• **EXERCISE REQUIREMENTS**: Reproduce every line of the listing below verbatim, leaving out the pictures.

Dataset entries
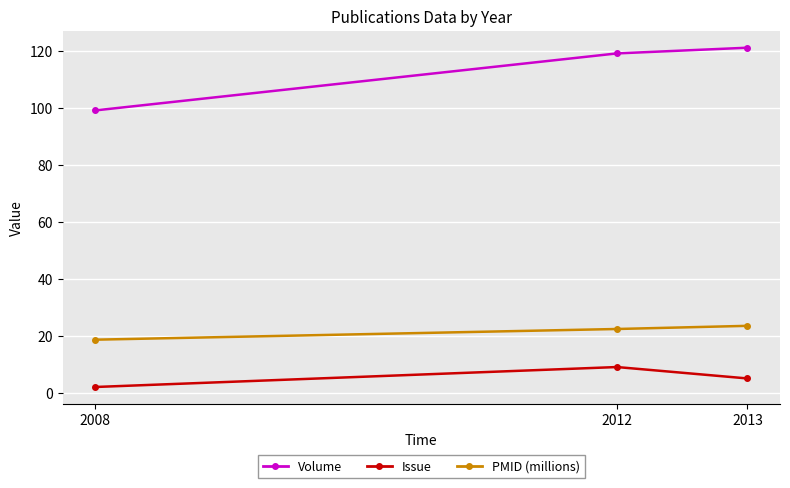

Is the value of Issue at 2013 greater than the value of Volume at 2012?

No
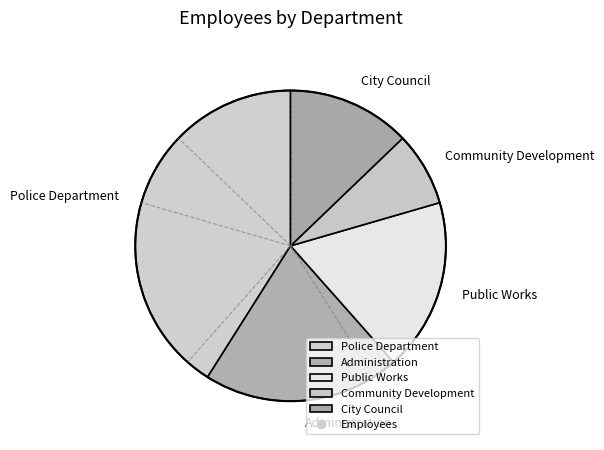

Rank the categories by value from highest to lowest.

Police Department, Administration, Public Works, City Council, Community Development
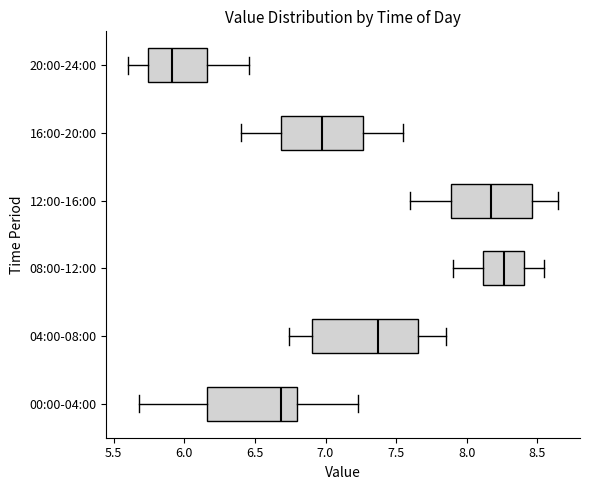

Which box has the furthest to the left median line?

20:00-24:00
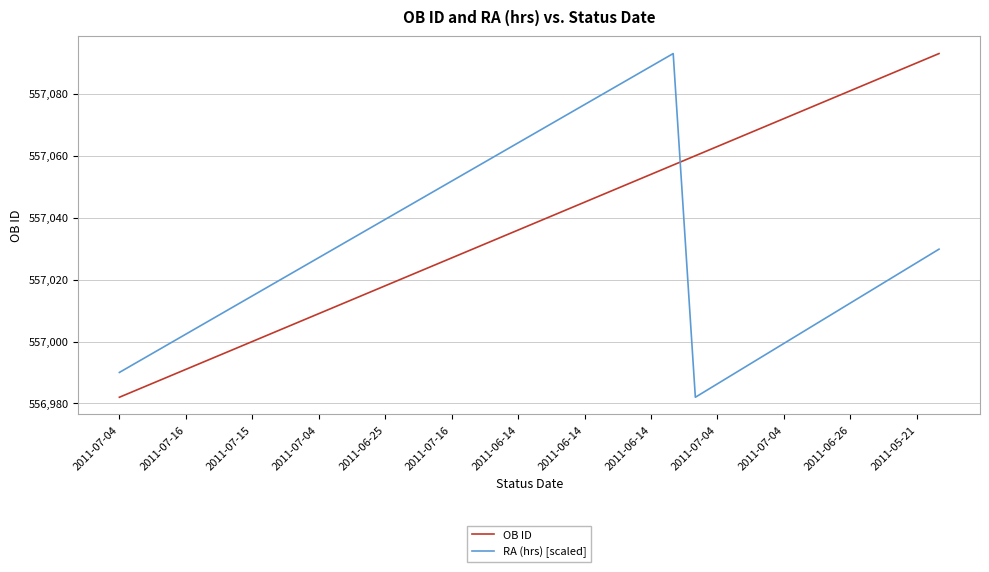

How many times do RA (hrs) [scaled] and OB ID cross each other?

1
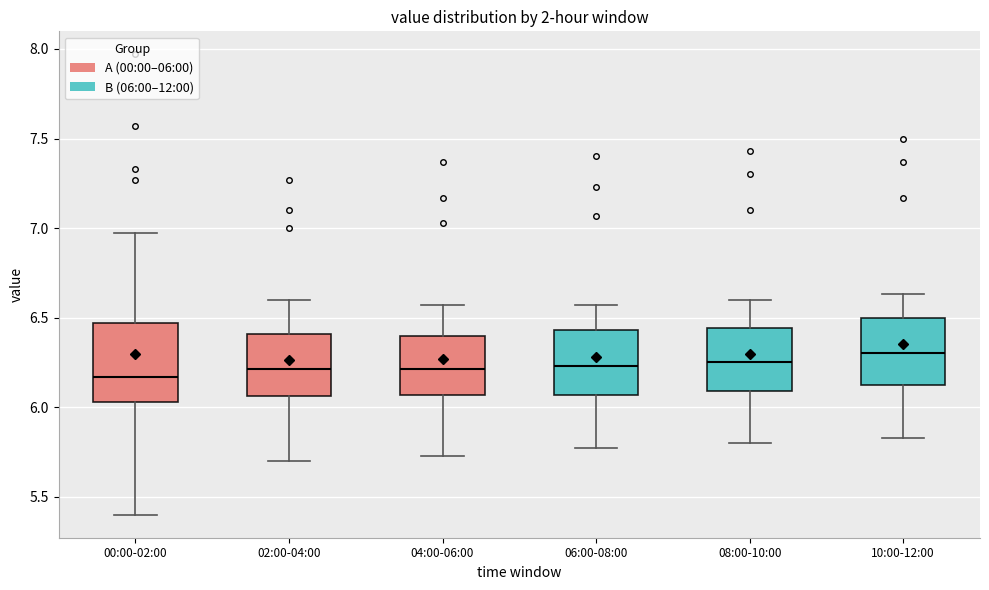

Reading left to right, transcribe this box plot: for each box, give where its median line is, the range the box spans, and where its two whiskers end, as read against the y-axis. The values are not printed on the chart, so give them approximately, as read against the axis.

00:00-02:00: median 6.15, box 6.05 to 6.45, whiskers 5.40 to 6.95
02:00-04:00: median 6.20, box 6.05 to 6.40, whiskers 5.70 to 6.60
04:00-06:00: median 6.20, box 6.05 to 6.40, whiskers 5.75 to 6.55
06:00-08:00: median 6.25, box 6.05 to 6.45, whiskers 5.75 to 6.55
08:00-10:00: median 6.25, box 6.10 to 6.45, whiskers 5.80 to 6.60
10:00-12:00: median 6.30, box 6.10 to 6.50, whiskers 5.85 to 6.65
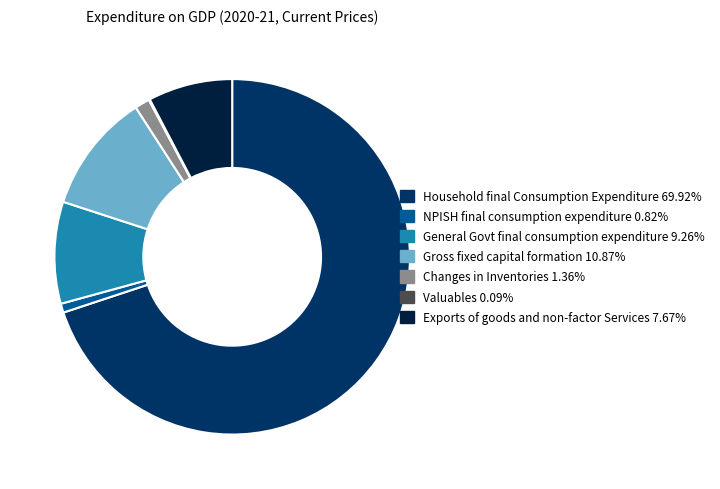

Is there any slice that represents more than half of the pie?

Yes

• **ANSWER AREA**:
Is the value of Issue at 2013 greater than the value of Volume at 2012?

No

Rank the categories by value from highest to lowest.

Police Department, Administration, Public Works, City Council, Community Development

Which box has the furthest to the left median line?

20:00-24:00

How many times do RA (hrs) [scaled] and OB ID cross each other?

1

Reading left to right, transcribe this box plot: for each box, give where its median line is, the range the box spans, and where its two whiskers end, as read against the y-axis. The values are not printed on the chart, so give them approximately, as read against the axis.

00:00-02:00: median 6.15, box 6.05 to 6.45, whiskers 5.40 to 6.95
02:00-04:00: median 6.20, box 6.05 to 6.40, whiskers 5.70 to 6.60
04:00-06:00: median 6.20, box 6.05 to 6.40, whiskers 5.75 to 6.55
06:00-08:00: median 6.25, box 6.05 to 6.45, whiskers 5.75 to 6.55
08:00-10:00: median 6.25, box 6.10 to 6.45, whiskers 5.80 to 6.60
10:00-12:00: median 6.30, box 6.10 to 6.50, whiskers 5.85 to 6.65

Is there any slice that represents more than half of the pie?

Yes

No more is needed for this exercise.